Second, an employee is protected when he or she “participates or is requested by a public body to participate in an investigation, hearing or inquiry held by a public body, or a court action in connection with a violation.”

Third, there are protections for employees who “refuse to commit or assist in the commission of a violation.”

Finally, the statute defines protected activity in the interactions between an employee and an employer. It extends protections to cases in which “the employee reports verbally or in writing to the employer or to the employee’s supervisor a violation, which the employee knows or reasonably believes has occurred or is about to occur, unless the employee knows or has reason to know that the report is false.”

Actions by an employer that constitute retaliation include “discharge, threat[s], or otherwise discriminat[ory actions] against an employee regarding the employee’s compensation, terms, conditions, location, or privileges of employment.” Del. Code Ann. Tit. 19, § 1703 (West). This is a fairly expansive list of adverse actions

The burden of proof under the statute is for the “employee to show that the primary basis for the discharge, threats, or discrimination alleged to be in violation of this chapter was that the employee undertook an act protected pursuant to Section 1703.” Del. Code Ann. Tit. 19, § 1708 (West).

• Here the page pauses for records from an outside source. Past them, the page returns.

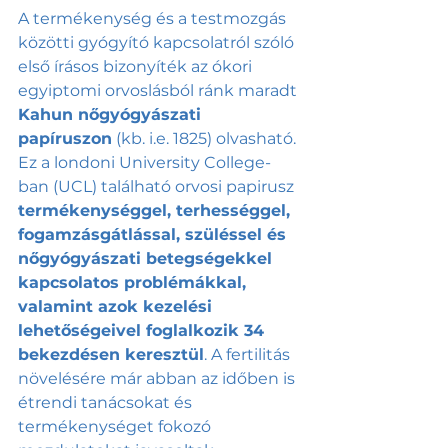
A termékenység és a testmozgás 
közötti gyógyító kapcsolatról szóló 
első írásos bizonyíték az ókori 
egyiptomi orvoslásból ránk maradt 
Kahun nőgyógyászati 
papíruszon
 (kb. i.e. 1825) olvasható. 
Ez a londoni University College-
ban (UCL) található orvosi papirusz 
termékenységgel, terhességgel, 
fogamzásgátlással, szüléssel és 
nőgyógyászati betegségekkel 
kapcsolatos problémákkal, 
valamint azok kezelési 
lehetőségeivel foglalkozik 34 
bekezdésen keresztül
. A fertilitás 
növelésére már abban az időben is 
étrendi tanácsokat és 
termékenységet fokozó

As for other procedural matters, the limitations period is a generous, as compared with many other whistleblower statutes: three years. Del. Code Ann. Tit. 19, § 1704 (West). And there is a broad venue provision that includes not only the county where the violation occurred or where the defendant resides or has a principal place of business but also where the employee resides.

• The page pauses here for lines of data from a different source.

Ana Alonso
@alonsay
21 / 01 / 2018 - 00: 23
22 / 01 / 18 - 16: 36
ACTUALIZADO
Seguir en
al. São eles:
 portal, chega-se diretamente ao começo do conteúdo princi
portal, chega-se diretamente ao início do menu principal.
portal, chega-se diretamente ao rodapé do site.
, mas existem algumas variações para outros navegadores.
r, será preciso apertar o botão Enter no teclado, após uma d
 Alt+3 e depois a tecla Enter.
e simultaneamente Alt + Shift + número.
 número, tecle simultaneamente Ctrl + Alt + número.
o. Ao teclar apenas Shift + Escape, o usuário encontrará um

Relief available under the statute may include reinstatement, payment of back wages, reinstatement of fringe benefits and seniority rights, expunged records, actual damages, litigation costs and attorney fees. The statute does not provide for punitive damages.

CONCLUSION

The whistleblower statutes in Oregon, New Jersey and Delaware represent patches of the quilt protecting whistleblowing employees in the United States. There are others. Employers and employees would be well served to become familiar with statutes that are applicable to them in other states.